» REQUIREMENT: Reproduce the material below with every "top-left" changed to "upper-left", leaving everything else untouched.

START MATERIAL FOR THIS TASK

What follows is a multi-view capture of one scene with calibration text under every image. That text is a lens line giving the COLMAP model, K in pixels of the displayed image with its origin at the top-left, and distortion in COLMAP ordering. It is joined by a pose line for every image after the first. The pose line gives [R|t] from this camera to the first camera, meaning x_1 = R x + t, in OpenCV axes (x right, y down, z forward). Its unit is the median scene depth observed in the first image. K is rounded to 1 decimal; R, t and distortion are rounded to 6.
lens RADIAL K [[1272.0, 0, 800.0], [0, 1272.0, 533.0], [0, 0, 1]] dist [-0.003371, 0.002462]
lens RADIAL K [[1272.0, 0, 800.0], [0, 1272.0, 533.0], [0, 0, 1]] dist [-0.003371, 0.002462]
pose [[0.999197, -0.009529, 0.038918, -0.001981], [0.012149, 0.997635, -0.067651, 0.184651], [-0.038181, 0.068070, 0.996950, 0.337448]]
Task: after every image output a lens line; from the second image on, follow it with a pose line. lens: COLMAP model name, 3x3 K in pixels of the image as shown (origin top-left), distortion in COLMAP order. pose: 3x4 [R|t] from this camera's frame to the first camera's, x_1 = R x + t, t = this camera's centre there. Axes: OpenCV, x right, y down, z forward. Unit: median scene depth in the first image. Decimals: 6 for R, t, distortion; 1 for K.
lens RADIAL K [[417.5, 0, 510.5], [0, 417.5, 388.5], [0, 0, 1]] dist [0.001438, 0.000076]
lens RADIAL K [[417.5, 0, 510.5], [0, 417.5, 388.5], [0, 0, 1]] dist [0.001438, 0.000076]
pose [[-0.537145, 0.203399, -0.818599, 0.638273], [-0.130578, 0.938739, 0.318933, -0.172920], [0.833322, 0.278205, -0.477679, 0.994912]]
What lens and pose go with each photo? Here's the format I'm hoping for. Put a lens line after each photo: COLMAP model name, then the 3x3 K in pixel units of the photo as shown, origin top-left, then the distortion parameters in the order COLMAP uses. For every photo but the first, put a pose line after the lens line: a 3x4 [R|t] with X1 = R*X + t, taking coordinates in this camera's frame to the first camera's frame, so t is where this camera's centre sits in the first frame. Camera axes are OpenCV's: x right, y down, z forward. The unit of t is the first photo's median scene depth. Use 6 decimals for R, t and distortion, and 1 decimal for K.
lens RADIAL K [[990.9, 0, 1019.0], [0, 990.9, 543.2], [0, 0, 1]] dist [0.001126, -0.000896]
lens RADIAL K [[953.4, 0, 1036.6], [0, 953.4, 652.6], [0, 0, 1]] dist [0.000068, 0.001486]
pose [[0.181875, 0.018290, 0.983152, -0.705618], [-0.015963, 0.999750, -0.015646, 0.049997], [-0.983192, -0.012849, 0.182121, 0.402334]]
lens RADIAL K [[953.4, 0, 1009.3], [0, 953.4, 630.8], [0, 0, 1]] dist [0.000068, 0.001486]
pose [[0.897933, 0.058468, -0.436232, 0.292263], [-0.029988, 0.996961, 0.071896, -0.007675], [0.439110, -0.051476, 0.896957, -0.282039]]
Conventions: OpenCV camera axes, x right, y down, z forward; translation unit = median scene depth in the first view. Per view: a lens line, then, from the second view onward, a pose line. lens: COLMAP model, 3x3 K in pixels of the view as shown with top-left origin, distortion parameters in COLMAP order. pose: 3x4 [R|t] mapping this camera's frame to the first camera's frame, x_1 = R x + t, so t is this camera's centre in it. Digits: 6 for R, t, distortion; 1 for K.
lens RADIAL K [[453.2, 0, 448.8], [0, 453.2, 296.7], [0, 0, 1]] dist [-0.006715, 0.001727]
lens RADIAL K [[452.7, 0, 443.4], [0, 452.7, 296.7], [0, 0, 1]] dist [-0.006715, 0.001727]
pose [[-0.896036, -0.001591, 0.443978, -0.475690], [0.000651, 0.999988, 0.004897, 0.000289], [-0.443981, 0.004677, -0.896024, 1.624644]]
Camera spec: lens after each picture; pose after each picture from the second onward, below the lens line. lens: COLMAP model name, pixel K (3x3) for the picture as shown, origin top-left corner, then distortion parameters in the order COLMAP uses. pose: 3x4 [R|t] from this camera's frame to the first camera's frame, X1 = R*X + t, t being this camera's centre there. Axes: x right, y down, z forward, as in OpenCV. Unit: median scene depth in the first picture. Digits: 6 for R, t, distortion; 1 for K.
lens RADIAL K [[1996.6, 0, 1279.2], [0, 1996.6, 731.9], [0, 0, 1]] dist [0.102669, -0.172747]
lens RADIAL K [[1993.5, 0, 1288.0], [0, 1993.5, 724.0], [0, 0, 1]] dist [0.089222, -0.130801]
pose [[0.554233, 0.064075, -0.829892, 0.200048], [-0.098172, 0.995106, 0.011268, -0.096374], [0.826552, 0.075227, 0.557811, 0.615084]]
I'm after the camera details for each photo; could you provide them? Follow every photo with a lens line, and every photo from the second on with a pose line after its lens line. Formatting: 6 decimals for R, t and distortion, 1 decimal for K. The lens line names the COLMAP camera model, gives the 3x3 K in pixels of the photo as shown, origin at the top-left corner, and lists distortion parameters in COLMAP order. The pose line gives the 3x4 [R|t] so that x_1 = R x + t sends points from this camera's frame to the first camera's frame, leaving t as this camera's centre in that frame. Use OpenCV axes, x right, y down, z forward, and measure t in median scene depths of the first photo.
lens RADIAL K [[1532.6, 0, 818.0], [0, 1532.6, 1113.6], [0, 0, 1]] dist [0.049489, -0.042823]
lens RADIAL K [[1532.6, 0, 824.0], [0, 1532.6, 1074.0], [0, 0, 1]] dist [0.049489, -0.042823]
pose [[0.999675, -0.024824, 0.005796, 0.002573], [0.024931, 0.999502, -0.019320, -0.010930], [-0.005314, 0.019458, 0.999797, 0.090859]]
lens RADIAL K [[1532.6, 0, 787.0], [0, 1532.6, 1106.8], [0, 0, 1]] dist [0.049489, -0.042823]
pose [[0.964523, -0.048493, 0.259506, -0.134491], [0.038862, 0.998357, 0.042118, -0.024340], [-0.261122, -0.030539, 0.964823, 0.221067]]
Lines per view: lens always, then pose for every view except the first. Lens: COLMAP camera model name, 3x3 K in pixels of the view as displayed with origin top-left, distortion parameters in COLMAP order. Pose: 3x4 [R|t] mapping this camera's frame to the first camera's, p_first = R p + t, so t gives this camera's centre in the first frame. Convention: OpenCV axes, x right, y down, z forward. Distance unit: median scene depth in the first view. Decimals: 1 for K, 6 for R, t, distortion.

END MATERIAL FOR THIS TASK

» ANSWER SECTION:
What follows is a multi-view capture of one scene with calibration text under every image. That text is a lens line giving the COLMAP model, K in pixels of the displayed image with its origin at the upper-left, and distortion in COLMAP ordering. It is joined by a pose line for every image after the first. The pose line gives [R|t] from this camera to the first camera, meaning x_1 = R x + t, in OpenCV axes (x right, y down, z forward). Its unit is the median scene depth observed in the first image. K is rounded to 1 decimal; R, t and distortion are rounded to 6.
lens RADIAL K [[1272.0, 0, 800.0], [0, 1272.0, 533.0], [0, 0, 1]] dist [-0.003371, 0.002462]
lens RADIAL K [[1272.0, 0, 800.0], [0, 1272.0, 533.0], [0, 0, 1]] dist [-0.003371, 0.002462]
pose [[0.999197, -0.009529, 0.038918, -0.001981], [0.012149, 0.997635, -0.067651, 0.184651], [-0.038181, 0.068070, 0.996950, 0.337448]]
Task: after every image output a lens line; from the second image on, follow it with a pose line. lens: COLMAP model name, 3x3 K in pixels of the image as shown (origin upper-left), distortion in COLMAP order. pose: 3x4 [R|t] from this camera's frame to the first camera's, x_1 = R x + t, t = this camera's centre there. Axes: OpenCV, x right, y down, z forward. Unit: median scene depth in the first image. Decimals: 6 for R, t, distortion; 1 for K.
lens RADIAL K [[417.5, 0, 510.5], [0, 417.5, 388.5], [0, 0, 1]] dist [0.001438, 0.000076]
lens RADIAL K [[417.5, 0, 510.5], [0, 417.5, 388.5], [0, 0, 1]] dist [0.001438, 0.000076]
pose [[-0.537145, 0.203399, -0.818599, 0.638273], [-0.130578, 0.938739, 0.318933, -0.172920], [0.833322, 0.278205, -0.477679, 0.994912]]
What lens and pose go with each photo? Here's the format I'm hoping for. Put a lens line after each photo: COLMAP model name, then the 3x3 K in pixel units of the photo as shown, origin upper-left, then the distortion parameters in the order COLMAP uses. For every photo but the first, put a pose line after the lens line: a 3x4 [R|t] with X1 = R*X + t, taking coordinates in this camera's frame to the first camera's frame, so t is where this camera's centre sits in the first frame. Camera axes are OpenCV's: x right, y down, z forward. The unit of t is the first photo's median scene depth. Use 6 decimals for R, t and distortion, and 1 decimal for K.
lens RADIAL K [[990.9, 0, 1019.0], [0, 990.9, 543.2], [0, 0, 1]] dist [0.001126, -0.000896]
lens RADIAL K [[953.4, 0, 1036.6], [0, 953.4, 652.6], [0, 0, 1]] dist [0.000068, 0.001486]
pose [[0.181875, 0.018290, 0.983152, -0.705618], [-0.015963, 0.999750, -0.015646, 0.049997], [-0.983192, -0.012849, 0.182121, 0.402334]]
lens RADIAL K [[953.4, 0, 1009.3], [0, 953.4, 630.8], [0, 0, 1]] dist [0.000068, 0.001486]
pose [[0.897933, 0.058468, -0.436232, 0.292263], [-0.029988, 0.996961, 0.071896, -0.007675], [0.439110, -0.051476, 0.896957, -0.282039]]
Conventions: OpenCV camera axes, x right, y down, z forward; translation unit = median scene depth in the first view. Per view: a lens line, then, from the second view onward, a pose line. lens: COLMAP model, 3x3 K in pixels of the view as shown with upper-left origin, distortion parameters in COLMAP order. pose: 3x4 [R|t] mapping this camera's frame to the first camera's frame, x_1 = R x + t, so t is this camera's centre in it. Digits: 6 for R, t, distortion; 1 for K.
lens RADIAL K [[453.2, 0, 448.8], [0, 453.2, 296.7], [0, 0, 1]] dist [-0.006715, 0.001727]
lens RADIAL K [[452.7, 0, 443.4], [0, 452.7, 296.7], [0, 0, 1]] dist [-0.006715, 0.001727]
pose [[-0.896036, -0.001591, 0.443978, -0.475690], [0.000651, 0.999988, 0.004897, 0.000289], [-0.443981, 0.004677, -0.896024, 1.624644]]
Camera spec: lens after each picture; pose after each picture from the second onward, below the lens line. lens: COLMAP model name, pixel K (3x3) for the picture as shown, origin upper-left corner, then distortion parameters in the order COLMAP uses. pose: 3x4 [R|t] from this camera's frame to the first camera's frame, X1 = R*X + t, t being this camera's centre there. Axes: x right, y down, z forward, as in OpenCV. Unit: median scene depth in the first picture. Digits: 6 for R, t, distortion; 1 for K.
lens RADIAL K [[1996.6, 0, 1279.2], [0, 1996.6, 731.9], [0, 0, 1]] dist [0.102669, -0.172747]
lens RADIAL K [[1993.5, 0, 1288.0], [0, 1993.5, 724.0], [0, 0, 1]] dist [0.089222, -0.130801]
pose [[0.554233, 0.064075, -0.829892, 0.200048], [-0.098172, 0.995106, 0.011268, -0.096374], [0.826552, 0.075227, 0.557811, 0.615084]]
I'm after the camera details for each photo; could you provide them? Follow every photo with a lens line, and every photo from the second on with a pose line after its lens line. Formatting: 6 decimals for R, t and distortion, 1 decimal for K. The lens line names the COLMAP camera model, gives the 3x3 K in pixels of the photo as shown, origin at the upper-left corner, and lists distortion parameters in COLMAP order. The pose line gives the 3x4 [R|t] so that x_1 = R x + t sends points from this camera's frame to the first camera's frame, leaving t as this camera's centre in that frame. Use OpenCV axes, x right, y down, z forward, and measure t in median scene depths of the first photo.
lens RADIAL K [[1532.6, 0, 818.0], [0, 1532.6, 1113.6], [0, 0, 1]] dist [0.049489, -0.042823]
lens RADIAL K [[1532.6, 0, 824.0], [0, 1532.6, 1074.0], [0, 0, 1]] dist [0.049489, -0.042823]
pose [[0.999675, -0.024824, 0.005796, 0.002573], [0.024931, 0.999502, -0.019320, -0.010930], [-0.005314, 0.019458, 0.999797, 0.090859]]
lens RADIAL K [[1532.6, 0, 787.0], [0, 1532.6, 1106.8], [0, 0, 1]] dist [0.049489, -0.042823]
pose [[0.964523, -0.048493, 0.259506, -0.134491], [0.038862, 0.998357, 0.042118, -0.024340], [-0.261122, -0.030539, 0.964823, 0.221067]]
Lines per view: lens always, then pose for every view except the first. Lens: COLMAP camera model name, 3x3 K in pixels of the view as displayed with origin upper-left, distortion parameters in COLMAP order. Pose: 3x4 [R|t] mapping this camera's frame to the first camera's, p_first = R p + t, so t gives this camera's centre in the first frame. Convention: OpenCV axes, x right, y down, z forward. Distance unit: median scene depth in the first view. Decimals: 1 for K, 6 for R, t, distortion.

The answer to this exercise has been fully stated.